One recent study found that the average office employee spends 4 to 12 hours a week in meetings, and a majority of those meetings may involve video conferencing platforms. Virtual meetings can involve the same biases as face-to-face meetings, but technology offers an important avenue for ensuring meeting equity and that everyone's needs are met.
Help remove barriers to participation by setting meeting expectations in advance. Meeting leaders can easily do this by sending out an agenda that highlights the goals for the meetings, topics covered, and how time will be used. By setting expectations, individual meeting participants have the opportunity to prepare, think about contributions or questions in advance, and manage any issues that might arise.
Let people know what platform you'll be using, any features available (such as accessibility settings or the hand raise feature), and whether recordings or notes will be distributed after the meeting.
Company culture plays an important role in further supporting meeting equity. The reality of a remote or hybrid workforce is that many individuals may be participating in video calls that offer an inside look at their personal lives that they'd rather not give. In other instances, employees may be juggling meetings with responsibilities such as childcare, elder care, or dealing with sick family members.

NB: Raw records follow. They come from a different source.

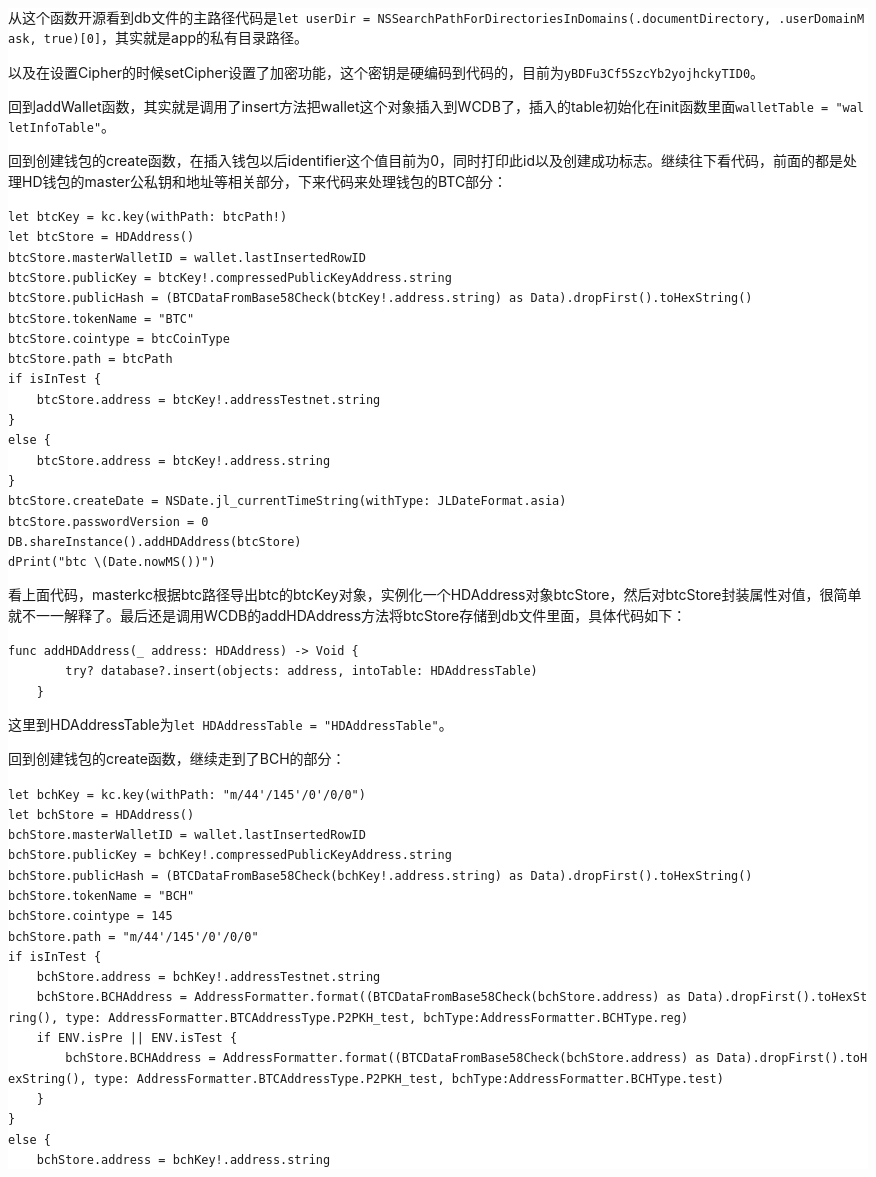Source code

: 从这个函数开源看到db文件的主路径代码是`let userDir = NSSearchPathForDirectoriesInDomains(.documentDirectory, .userDomainMask, true)[0]`，其实就是app的私有目录路径。


以及在设置Cipher的时候setCipher设置了加密功能，这个密钥是硬编码到代码的，目前为`yBDFu3Cf5SzcYb2yojhckyTID0`。

回到addWallet函数，其实就是调用了insert方法把wallet这个对象插入到WCDB了，插入的table初始化在init函数里面`walletTable = "walletInfoTable"`。

回到创建钱包的create函数，在插入钱包以后identifier这个值目前为0，同时打印此id以及创建成功标志。继续往下看代码，前面的都是处理HD钱包的master公私钥和地址等相关部分，下来代码来处理钱包的BTC部分：

```
let btcKey = kc.key(withPath: btcPath!)
let btcStore = HDAddress()
btcStore.masterWalletID = wallet.lastInsertedRowID
btcStore.publicKey = btcKey!.compressedPublicKeyAddress.string
btcStore.publicHash = (BTCDataFromBase58Check(btcKey!.address.string) as Data).dropFirst().toHexString()
btcStore.tokenName = "BTC"
btcStore.cointype = btcCoinType
btcStore.path = btcPath
if isInTest {
    btcStore.address = btcKey!.addressTestnet.string
}
else {
    btcStore.address = btcKey!.address.string
}
btcStore.createDate = NSDate.jl_currentTimeString(withType: JLDateFormat.asia)
btcStore.passwordVersion = 0
DB.shareInstance().addHDAddress(btcStore)
dPrint("btc \(Date.nowMS())")
```
看上面代码，masterkc根据btc路径导出btc的btcKey对象，实例化一个HDAddress对象btcStore，然后对btcStore封装属性对值，很简单就不一一解释了。最后还是调用WCDB的addHDAddress方法将btcStore存储到db文件里面，具体代码如下：

```
func addHDAddress(_ address: HDAddress) -> Void {
        try? database?.insert(objects: address, intoTable: HDAddressTable)
    }
```
这里到HDAddressTable为`let HDAddressTable = "HDAddressTable"`。

回到创建钱包的create函数，继续走到了BCH的部分：

```
let bchKey = kc.key(withPath: "m/44'/145'/0'/0/0")
let bchStore = HDAddress()
bchStore.masterWalletID = wallet.lastInsertedRowID
bchStore.publicKey = bchKey!.compressedPublicKeyAddress.string
bchStore.publicHash = (BTCDataFromBase58Check(bchKey!.address.string) as Data).dropFirst().toHexString()
bchStore.tokenName = "BCH"
bchStore.cointype = 145
bchStore.path = "m/44'/145'/0'/0/0"
if isInTest {
    bchStore.address = bchKey!.addressTestnet.string
    bchStore.BCHAddress = AddressFormatter.format((BTCDataFromBase58Check(bchStore.address) as Data).dropFirst().toHexString(), type: AddressFormatter.BTCAddressType.P2PKH_test, bchType:AddressFormatter.BCHType.reg)
    if ENV.isPre || ENV.isTest {
        bchStore.BCHAddress = AddressFormatter.format((BTCDataFromBase58Check(bchStore.address) as Data).dropFirst().toHexString(), type: AddressFormatter.BTCAddressType.P2PKH_test, bchType:AddressFormatter.BCHType.test)
    }
}
else {
    bchStore.address = bchKey!.address.string
```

Set the tone by scheduling meetings at times that take these issues into account. Create best practices for dealing with distractions, such as blanket permission to mute or turn off cameras, or the option to drop in a false backround or blur it. It can also be helpful to highlight that a pet or child wandering into a room during a meeting happens and should be taken in stride with patience and good humor.
It's also useful to educate teams on the importance of meeting equity and highlight tools and language that can assist with that, from encouraging colleagues to speak up when they witness interruptions to creating space in each meeting to invite anyone to contribute.

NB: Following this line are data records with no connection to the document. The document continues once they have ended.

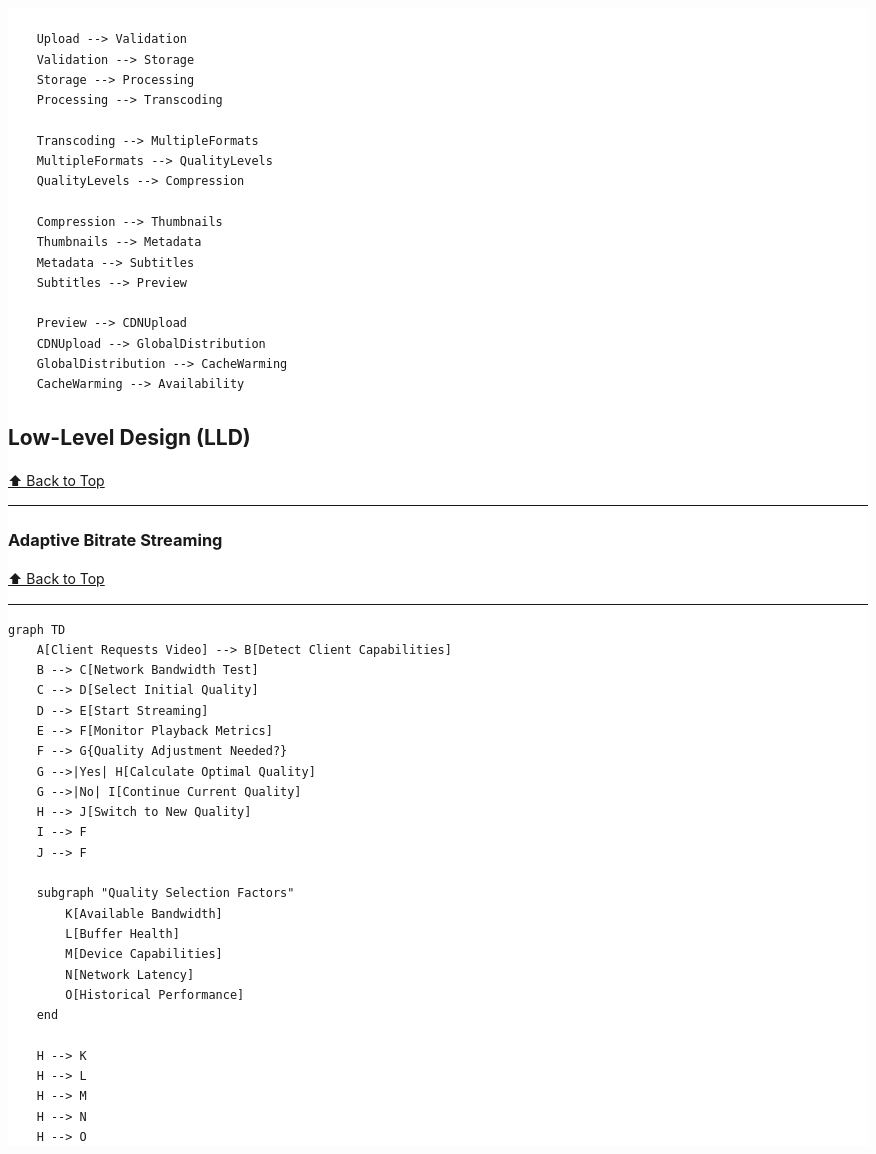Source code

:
 ```mermaid
    
    Upload --> Validation
    Validation --> Storage
    Storage --> Processing
    Processing --> Transcoding
    
    Transcoding --> MultipleFormats
    MultipleFormats --> QualityLevels
    QualityLevels --> Compression
    
    Compression --> Thumbnails
    Thumbnails --> Metadata
    Metadata --> Subtitles
    Subtitles --> Preview
    
    Preview --> CDNUpload
    CDNUpload --> GlobalDistribution
    GlobalDistribution --> CacheWarming
    CacheWarming --> Availability
```

## Low-Level Design (LLD)

[⬆️ Back to Top](#-table-of-contents)

---


### Adaptive Bitrate Streaming

[⬆️ Back to Top](#-table-of-contents)

---


```mermaid
graph TD
    A[Client Requests Video] --> B[Detect Client Capabilities]
    B --> C[Network Bandwidth Test]
    C --> D[Select Initial Quality]
    D --> E[Start Streaming]
    E --> F[Monitor Playback Metrics]
    F --> G{Quality Adjustment Needed?}
    G -->|Yes| H[Calculate Optimal Quality]
    G -->|No| I[Continue Current Quality]
    H --> J[Switch to New Quality]
    I --> F
    J --> F
    
    subgraph "Quality Selection Factors"
        K[Available Bandwidth]
        L[Buffer Health]
        M[Device Capabilities]
        N[Network Latency]
        O[Historical Performance]
    end
    
    H --> K
    H --> L
    H --> M
    H --> N
    H --> O
```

Digital meetings offer the ability to lean on technology to improve accessibility. When choosing the technology for a conference space or a company meeting, consider compatibility with different conferencing platforms and explore how they support expanded accessibility. Features such as text-to-speech, captioning, and compatibility with screen readers can increase participation for employees with hearing issues.
Here's a helpful overview of different platforms and their accessibility features for quick reference.

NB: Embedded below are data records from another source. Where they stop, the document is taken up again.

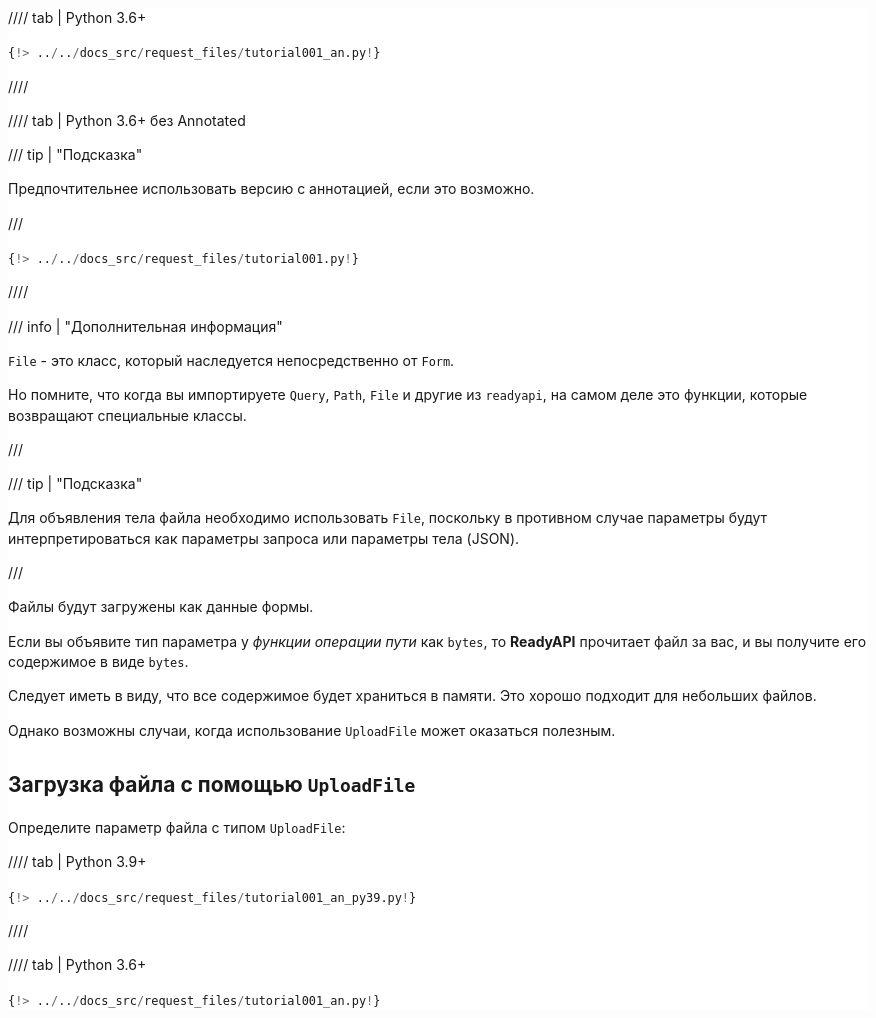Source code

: //// tab | Python 3.6+

```Python hl_lines="8"
{!> ../../docs_src/request_files/tutorial001_an.py!}
```

////

//// tab | Python 3.6+ без Annotated

/// tip | "Подсказка"

Предпочтительнее использовать версию с аннотацией, если это возможно.

///

```Python hl_lines="7"
{!> ../../docs_src/request_files/tutorial001.py!}
```

////

/// info | "Дополнительная информация"

`File` - это класс, который наследуется непосредственно от `Form`.

Но помните, что когда вы импортируете `Query`, `Path`, `File` и другие из `readyapi`, на самом деле это функции, которые возвращают специальные классы.

///

/// tip | "Подсказка"

Для объявления тела файла необходимо использовать `File`, поскольку в противном случае параметры будут интерпретироваться как параметры запроса или параметры тела (JSON).

///

Файлы будут загружены как данные формы.

Если вы объявите тип параметра у *функции операции пути* как `bytes`, то **ReadyAPI** прочитает файл за вас, и вы получите его содержимое в виде `bytes`.

Следует иметь в виду, что все содержимое будет храниться в памяти. Это хорошо подходит для небольших файлов.

Однако возможны случаи, когда использование `UploadFile` может оказаться полезным.

## Загрузка файла с помощью `UploadFile`

Определите параметр файла с типом `UploadFile`:

//// tab | Python 3.9+

```Python hl_lines="14"
{!> ../../docs_src/request_files/tutorial001_an_py39.py!}
```

////

//// tab | Python 3.6+

```Python hl_lines="13"
{!> ../../docs_src/request_files/tutorial001_an.py!}
```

Today's online videoconferencing solutions include a wide range of features that can make it easier for users to contribute. Often, power dynamics can influence who has time to speak. Someone with a dominant personality may get more airtime than an introvert or someone who takes time to process information, for example. Several features can help with that.
The hand raise feature, for example, can alert event facilitators that specific employees want to speak. Enabling a chat function also allows people to ask questions who might not be comfortable speaking up or whose immediate environment may not be conducive to turning on a camera and volume in the moment. Leveraging the "display names" function enables employees to share their pronouns on screen as desired, too.
Early in the pandemic, many managers hoping to foster greater connection and inclusivity encouraged employees to keep cameras on. New research suggests that requiring employees to keep their cameras on increases Zoom fatigue and may disproportionately affect women and new employees. The researchers report that issues ranged from concerns over backgrounds that might reveal details of socioeconomic status or childcare responsibilities to the "grooming gap" that often holds female employees to stricter appearance standards.
Digital meeting equity is a critical consideration to maximizing productivity and delivering the best possible employee experience in today's hybrid work landscape. Technology is making it easier than ever to support meetings that are productive, create space for everyone to speak, and accommodate accessibility concerns.